> _Problem details_
Rewrite the lines below as a Markdown table with two columns, "Row" for the row number and "Line" for the line itself, skipping any blank lines.

* * * * * * * * *

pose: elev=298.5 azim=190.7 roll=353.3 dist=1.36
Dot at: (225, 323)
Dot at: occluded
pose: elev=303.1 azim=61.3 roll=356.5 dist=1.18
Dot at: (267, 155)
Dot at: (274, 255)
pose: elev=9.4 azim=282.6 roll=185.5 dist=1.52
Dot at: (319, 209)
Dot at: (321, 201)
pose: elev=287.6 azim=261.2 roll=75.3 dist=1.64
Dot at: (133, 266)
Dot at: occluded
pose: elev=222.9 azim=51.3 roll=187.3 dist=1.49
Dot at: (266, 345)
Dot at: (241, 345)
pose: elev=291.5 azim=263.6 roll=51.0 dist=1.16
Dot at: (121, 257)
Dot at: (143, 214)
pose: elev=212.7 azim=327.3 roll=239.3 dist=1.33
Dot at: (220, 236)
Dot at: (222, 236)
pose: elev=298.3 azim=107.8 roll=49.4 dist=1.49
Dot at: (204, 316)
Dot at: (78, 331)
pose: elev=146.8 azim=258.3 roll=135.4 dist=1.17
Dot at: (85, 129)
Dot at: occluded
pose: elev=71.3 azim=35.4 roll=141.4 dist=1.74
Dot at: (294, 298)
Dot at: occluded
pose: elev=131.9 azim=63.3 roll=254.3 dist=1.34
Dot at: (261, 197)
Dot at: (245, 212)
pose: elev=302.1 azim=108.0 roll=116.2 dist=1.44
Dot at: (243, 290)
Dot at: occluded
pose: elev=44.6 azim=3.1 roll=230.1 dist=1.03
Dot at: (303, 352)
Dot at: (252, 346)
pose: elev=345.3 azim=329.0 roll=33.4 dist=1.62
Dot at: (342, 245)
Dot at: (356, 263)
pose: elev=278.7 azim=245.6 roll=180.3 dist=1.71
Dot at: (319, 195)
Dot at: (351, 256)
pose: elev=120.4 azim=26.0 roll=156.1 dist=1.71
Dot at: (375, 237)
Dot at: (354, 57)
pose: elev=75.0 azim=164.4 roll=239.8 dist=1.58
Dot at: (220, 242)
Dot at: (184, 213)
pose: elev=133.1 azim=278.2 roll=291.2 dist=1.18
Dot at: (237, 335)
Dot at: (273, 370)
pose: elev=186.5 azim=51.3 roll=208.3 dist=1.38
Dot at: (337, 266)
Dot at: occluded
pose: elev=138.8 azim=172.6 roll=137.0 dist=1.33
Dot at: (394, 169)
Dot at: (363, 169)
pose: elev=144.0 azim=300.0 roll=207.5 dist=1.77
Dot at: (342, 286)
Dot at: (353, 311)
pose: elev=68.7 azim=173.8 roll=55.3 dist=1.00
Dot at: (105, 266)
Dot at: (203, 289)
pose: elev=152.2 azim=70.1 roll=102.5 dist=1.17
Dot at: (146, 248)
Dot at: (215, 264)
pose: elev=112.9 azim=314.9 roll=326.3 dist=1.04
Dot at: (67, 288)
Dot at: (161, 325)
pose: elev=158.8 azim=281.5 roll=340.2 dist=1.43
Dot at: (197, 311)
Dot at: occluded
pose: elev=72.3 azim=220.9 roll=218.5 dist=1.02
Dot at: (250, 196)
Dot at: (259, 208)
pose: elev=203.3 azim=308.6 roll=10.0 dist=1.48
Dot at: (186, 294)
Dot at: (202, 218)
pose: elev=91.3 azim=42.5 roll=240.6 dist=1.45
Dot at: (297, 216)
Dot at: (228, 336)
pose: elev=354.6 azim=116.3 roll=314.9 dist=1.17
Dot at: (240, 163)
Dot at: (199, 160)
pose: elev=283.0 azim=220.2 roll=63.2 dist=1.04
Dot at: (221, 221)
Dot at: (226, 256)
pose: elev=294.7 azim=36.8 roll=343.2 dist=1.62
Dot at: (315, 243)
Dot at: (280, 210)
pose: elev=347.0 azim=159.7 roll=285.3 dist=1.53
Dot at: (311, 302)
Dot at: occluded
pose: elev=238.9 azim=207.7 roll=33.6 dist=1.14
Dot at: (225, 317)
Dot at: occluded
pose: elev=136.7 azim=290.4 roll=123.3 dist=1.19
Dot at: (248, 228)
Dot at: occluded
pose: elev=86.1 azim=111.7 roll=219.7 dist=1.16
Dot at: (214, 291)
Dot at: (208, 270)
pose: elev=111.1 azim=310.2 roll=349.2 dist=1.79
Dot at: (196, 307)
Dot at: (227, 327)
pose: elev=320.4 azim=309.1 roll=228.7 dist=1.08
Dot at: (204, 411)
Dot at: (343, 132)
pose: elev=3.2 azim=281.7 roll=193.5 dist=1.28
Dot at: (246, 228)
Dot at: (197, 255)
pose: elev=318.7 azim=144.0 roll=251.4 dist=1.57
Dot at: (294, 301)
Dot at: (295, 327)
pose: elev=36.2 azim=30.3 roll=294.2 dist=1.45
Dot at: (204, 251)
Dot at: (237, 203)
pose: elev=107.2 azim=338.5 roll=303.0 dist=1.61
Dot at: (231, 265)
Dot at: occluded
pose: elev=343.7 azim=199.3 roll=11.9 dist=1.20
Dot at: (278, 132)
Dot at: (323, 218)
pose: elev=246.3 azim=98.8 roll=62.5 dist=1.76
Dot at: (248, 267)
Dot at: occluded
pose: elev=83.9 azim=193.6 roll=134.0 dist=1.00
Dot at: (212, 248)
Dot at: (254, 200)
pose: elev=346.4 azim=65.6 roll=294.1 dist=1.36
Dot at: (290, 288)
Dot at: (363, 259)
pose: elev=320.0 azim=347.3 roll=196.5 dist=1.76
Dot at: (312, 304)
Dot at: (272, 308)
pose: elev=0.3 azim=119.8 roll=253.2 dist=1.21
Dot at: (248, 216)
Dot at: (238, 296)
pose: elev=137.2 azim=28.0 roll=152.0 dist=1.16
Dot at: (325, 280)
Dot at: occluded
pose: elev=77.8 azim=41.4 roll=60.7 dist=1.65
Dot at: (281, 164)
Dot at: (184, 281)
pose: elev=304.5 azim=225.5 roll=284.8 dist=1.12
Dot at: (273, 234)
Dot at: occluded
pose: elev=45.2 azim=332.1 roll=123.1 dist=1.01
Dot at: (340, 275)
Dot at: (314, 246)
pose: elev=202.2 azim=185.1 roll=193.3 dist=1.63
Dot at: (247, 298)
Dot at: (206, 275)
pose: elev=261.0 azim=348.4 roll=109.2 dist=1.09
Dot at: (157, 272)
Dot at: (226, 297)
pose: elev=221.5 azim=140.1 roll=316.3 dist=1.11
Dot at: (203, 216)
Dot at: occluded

* * * * * * * * *

> _Answer below_
| Row | Line |
|---|---|
| 1 | pose: elev=298.5 azim=190.7 roll=353.3 dist=1.36 |
| 2 | Dot at: (225, 323) |
| 3 | Dot at: occluded |
| 4 | pose: elev=303.1 azim=61.3 roll=356.5 dist=1.18 |
| 5 | Dot at: (267, 155) |
| 6 | Dot at: (274, 255) |
| 7 | pose: elev=9.4 azim=282.6 roll=185.5 dist=1.52 |
| 8 | Dot at: (319, 209) |
| 9 | Dot at: (321, 201) |
| 10 | pose: elev=287.6 azim=261.2 roll=75.3 dist=1.64 |
| 11 | Dot at: (133, 266) |
| 12 | Dot at: occluded |
| 13 | pose: elev=222.9 azim=51.3 roll=187.3 dist=1.49 |
| 14 | Dot at: (266, 345) |
| 15 | Dot at: (241, 345) |
| 16 | pose: elev=291.5 azim=263.6 roll=51.0 dist=1.16 |
| 17 | Dot at: (121, 257) |
| 18 | Dot at: (143, 214) |
| 19 | pose: elev=212.7 azim=327.3 roll=239.3 dist=1.33 |
| 20 | Dot at: (220, 236) |
| 21 | Dot at: (222, 236) |
| 22 | pose: elev=298.3 azim=107.8 roll=49.4 dist=1.49 |
| 23 | Dot at: (204, 316) |
| 24 | Dot at: (78, 331) |
| 25 | pose: elev=146.8 azim=258.3 roll=135.4 dist=1.17 |
| 26 | Dot at: (85, 129) |
| 27 | Dot at: occluded |
| 28 | pose: elev=71.3 azim=35.4 roll=141.4 dist=1.74 |
| 29 | Dot at: (294, 298) |
| 30 | Dot at: occluded |
| 31 | pose: elev=131.9 azim=63.3 roll=254.3 dist=1.34 |
| 32 | Dot at: (261, 197) |
| 33 | Dot at: (245, 212) |
| 34 | pose: elev=302.1 azim=108.0 roll=116.2 dist=1.44 |
| 35 | Dot at: (243, 290) |
| 36 | Dot at: occluded |
| 37 | pose: elev=44.6 azim=3.1 roll=230.1 dist=1.03 |
| 38 | Dot at: (303, 352) |
| 39 | Dot at: (252, 346) |
| 40 | pose: elev=345.3 azim=329.0 roll=33.4 dist=1.62 |
| 41 | Dot at: (342, 245) |
| 42 | Dot at: (356, 263) |
| 43 | pose: elev=278.7 azim=245.6 roll=180.3 dist=1.71 |
| 44 | Dot at: (319, 195) |
| 45 | Dot at: (351, 256) |
| 46 | pose: elev=120.4 azim=26.0 roll=156.1 dist=1.71 |
| 47 | Dot at: (375, 237) |
| 48 | Dot at: (354, 57) |
| 49 | pose: elev=75.0 azim=164.4 roll=239.8 dist=1.58 |
| 50 | Dot at: (220, 242) |
| 51 | Dot at: (184, 213) |
| 52 | pose: elev=133.1 azim=278.2 roll=291.2 dist=1.18 |
| 53 | Dot at: (237, 335) |
| 54 | Dot at: (273, 370) |
| 55 | pose: elev=186.5 azim=51.3 roll=208.3 dist=1.38 |
| 56 | Dot at: (337, 266) |
| 57 | Dot at: occluded |
| 58 | pose: elev=138.8 azim=172.6 roll=137.0 dist=1.33 |
| 59 | Dot at: (394, 169) |
| 60 | Dot at: (363, 169) |
| 61 | pose: elev=144.0 azim=300.0 roll=207.5 dist=1.77 |
| 62 | Dot at: (342, 286) |
| 63 | Dot at: (353, 311) |
| 64 | pose: elev=68.7 azim=173.8 roll=55.3 dist=1.00 |
| 65 | Dot at: (105, 266) |
| 66 | Dot at: (203, 289) |
| 67 | pose: elev=152.2 azim=70.1 roll=102.5 dist=1.17 |
| 68 | Dot at: (146, 248) |
| 69 | Dot at: (215, 264) |
| 70 | pose: elev=112.9 azim=314.9 roll=326.3 dist=1.04 |
| 71 | Dot at: (67, 288) |
| 72 | Dot at: (161, 325) |
| 73 | pose: elev=158.8 azim=281.5 roll=340.2 dist=1.43 |
| 74 | Dot at: (197, 311) |
| 75 | Dot at: occluded |
| 76 | pose: elev=72.3 azim=220.9 roll=218.5 dist=1.02 |
| 77 | Dot at: (250, 196) |
| 78 | Dot at: (259, 208) |
| 79 | pose: elev=203.3 azim=308.6 roll=10.0 dist=1.48 |
| 80 | Dot at: (186, 294) |
| 81 | Dot at: (202, 218) |
| 82 | pose: elev=91.3 azim=42.5 roll=240.6 dist=1.45 |
| 83 | Dot at: (297, 216) |
| 84 | Dot at: (228, 336) |
| 85 | pose: elev=354.6 azim=116.3 roll=314.9 dist=1.17 |
| 86 | Dot at: (240, 163) |
| 87 | Dot at: (199, 160) |
| 88 | pose: elev=283.0 azim=220.2 roll=63.2 dist=1.04 |
| 89 | Dot at: (221, 221) |
| 90 | Dot at: (226, 256) |
| 91 | pose: elev=294.7 azim=36.8 roll=343.2 dist=1.62 |
| 92 | Dot at: (315, 243) |
| 93 | Dot at: (280, 210) |
| 94 | pose: elev=347.0 azim=159.7 roll=285.3 dist=1.53 |
| 95 | Dot at: (311, 302) |
| 96 | Dot at: occluded |
| 97 | pose: elev=238.9 azim=207.7 roll=33.6 dist=1.14 |
| 98 | Dot at: (225, 317) |
| 99 | Dot at: occluded |
| 100 | pose: elev=136.7 azim=290.4 roll=123.3 dist=1.19 |
| 101 | Dot at: (248, 228) |
| 102 | Dot at: occluded |
| 103 | pose: elev=86.1 azim=111.7 roll=219.7 dist=1.16 |
| 104 | Dot at: (214, 291) |
| 105 | Dot at: (208, 270) |
| 106 | pose: elev=111.1 azim=310.2 roll=349.2 dist=1.79 |
| 107 | Dot at: (196, 307) |
| 108 | Dot at: (227, 327) |
| 109 | pose: elev=320.4 azim=309.1 roll=228.7 dist=1.08 |
| 110 | Dot at: (204, 411) |
| 111 | Dot at: (343, 132) |
| 112 | pose: elev=3.2 azim=281.7 roll=193.5 dist=1.28 |
| 113 | Dot at: (246, 228) |
| 114 | Dot at: (197, 255) |
| 115 | pose: elev=318.7 azim=144.0 roll=251.4 dist=1.57 |
| 116 | Dot at: (294, 301) |
| 117 | Dot at: (295, 327) |
| 118 | pose: elev=36.2 azim=30.3 roll=294.2 dist=1.45 |
| 119 | Dot at: (204, 251) |
| 120 | Dot at: (237, 203) |
| 121 | pose: elev=107.2 azim=338.5 roll=303.0 dist=1.61 |
| 122 | Dot at: (231, 265) |
| 123 | Dot at: occluded |
| 124 | pose: elev=343.7 azim=199.3 roll=11.9 dist=1.20 |
| 125 | Dot at: (278, 132) |
| 126 | Dot at: (323, 218) |
| 127 | pose: elev=246.3 azim=98.8 roll=62.5 dist=1.76 |
| 128 | Dot at: (248, 267) |
| 129 | Dot at: occluded |
| 130 | pose: elev=83.9 azim=193.6 roll=134.0 dist=1.00 |
| 131 | Dot at: (212, 248) |
| 132 | Dot at: (254, 200) |
| 133 | pose: elev=346.4 azim=65.6 roll=294.1 dist=1.36 |
| 134 | Dot at: (290, 288) |
| 135 | Dot at: (363, 259) |
| 136 | pose: elev=320.0 azim=347.3 roll=196.5 dist=1.76 |
| 137 | Dot at: (312, 304) |
| 138 | Dot at: (272, 308) |
| 139 | pose: elev=0.3 azim=119.8 roll=253.2 dist=1.21 |
| 140 | Dot at: (248, 216) |
| 141 | Dot at: (238, 296) |
| 142 | pose: elev=137.2 azim=28.0 roll=152.0 dist=1.16 |
| 143 | Dot at: (325, 280) |
| 144 | Dot at: occluded |
| 145 | pose: elev=77.8 azim=41.4 roll=60.7 dist=1.65 |
| 146 | Dot at: (281, 164) |
| 147 | Dot at: (184, 281) |
| 148 | pose: elev=304.5 azim=225.5 roll=284.8 dist=1.12 |
| 149 | Dot at: (273, 234) |
| 150 | Dot at: occluded |
| 151 | pose: elev=45.2 azim=332.1 roll=123.1 dist=1.01 |
| 152 | Dot at: (340, 275) |
| 153 | Dot at: (314, 246) |
| 154 | pose: elev=202.2 azim=185.1 roll=193.3 dist=1.63 |
| 155 | Dot at: (247, 298) |
| 156 | Dot at: (206, 275) |
| 157 | pose: elev=261.0 azim=348.4 roll=109.2 dist=1.09 |
| 158 | Dot at: (157, 272) |
| 159 | Dot at: (226, 297) |
| 160 | pose: elev=221.5 azim=140.1 roll=316.3 dist=1.11 |
| 161 | Dot at: (203, 216) |
| 162 | Dot at: occluded |